Rewrite the lines as a numbered list, starting with the line that contains "主な特徴は以下の通りです。" and continuing through the final line. Omit blank lines.
______
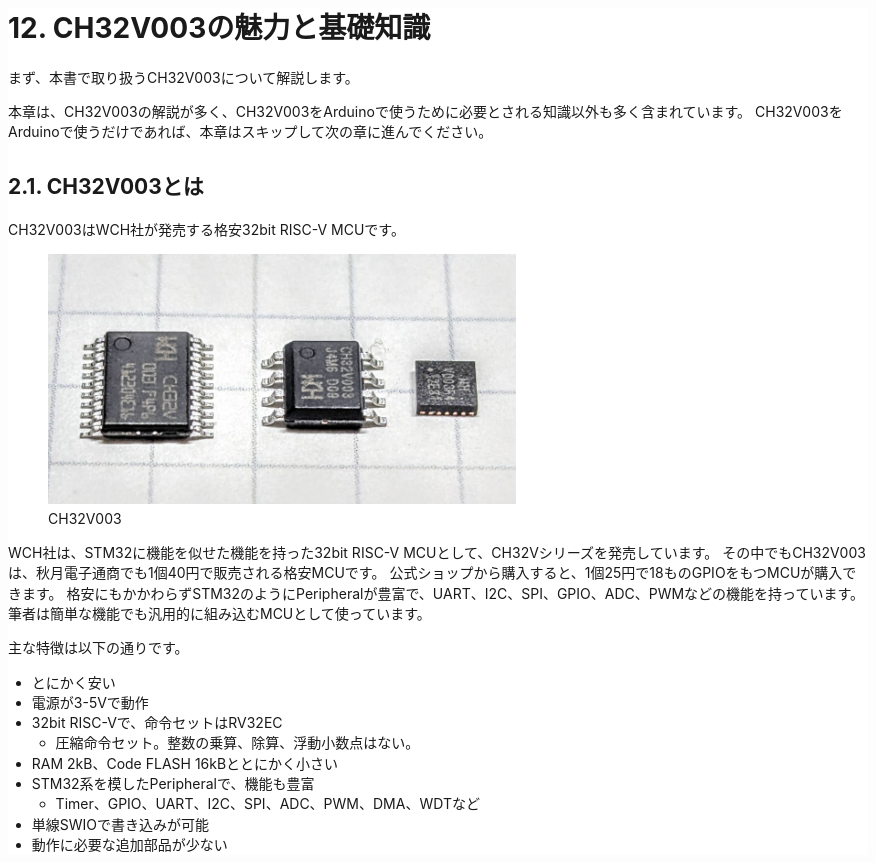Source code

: # 12. CH32V003の魅力と基礎知識

まず、本書で取り扱うCH32V003について解説します。

本章は、CH32V003の解説が多く、CH32V003をArduinoで使うために必要とされる知識以外も多く含まれています。
CH32V003をArduinoで使うだけであれば、本章はスキップして次の章に進んでください。

## 2.1. CH32V003とは

CH32V003はWCH社が発売する格安32bit RISC-V MCUです。

<figure class="wide">
<img src="./img/ch32v003_ic.jpg" width="60%"/>
<figcaption>CH32V003</figcaption>
</figure>

WCH社は、STM32に機能を似せた機能を持った32bit RISC-V MCUとして、CH32Vシリーズを発売しています。
その中でもCH32V003は、秋月電子通商でも1個40円で販売される格安MCUです。
公式ショップから購入すると、1個25円で18ものGPIOをもつMCUが購入できます。
格安にもかかわらずSTM32のようにPeripheralが豊富で、UART、I2C、SPI、GPIO、ADC、PWMなどの機能を持っています。
筆者は簡単な機能でも汎用的に組み込むMCUとして使っています。

主な特徴は以下の通りです。

- とにかく安い
- 電源が3-5Vで動作
- 32bit RISC-Vで、命令セットはRV32EC
  - 圧縮命令セット。整数の乗算、除算、浮動小数点はない。
- RAM 2kB、Code FLASH 16kBととにかく小さい
- STM32系を模したPeripheralで、機能も豊富
  - Timer、GPIO、UART、I2C、SPI、ADC、PWM、DMA、WDTなど
- 単線SWIOで書き込みが可能
- 動作に必要な追加部品が少ない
______
**EXPECTED ANSWER**
1. 主な特徴は以下の通りです。
2. - とにかく安い
3. - 電源が3-5Vで動作
4. - 32bit RISC-Vで、命令セットはRV32EC
5.   - 圧縮命令セット。整数の乗算、除算、浮動小数点はない。
6. - RAM 2kB、Code FLASH 16kBととにかく小さい
7. - STM32系を模したPeripheralで、機能も豊富
8.   - Timer、GPIO、UART、I2C、SPI、ADC、PWM、DMA、WDTなど
9. - 単線SWIOで書き込みが可能
10. - 動作に必要な追加部品が少ない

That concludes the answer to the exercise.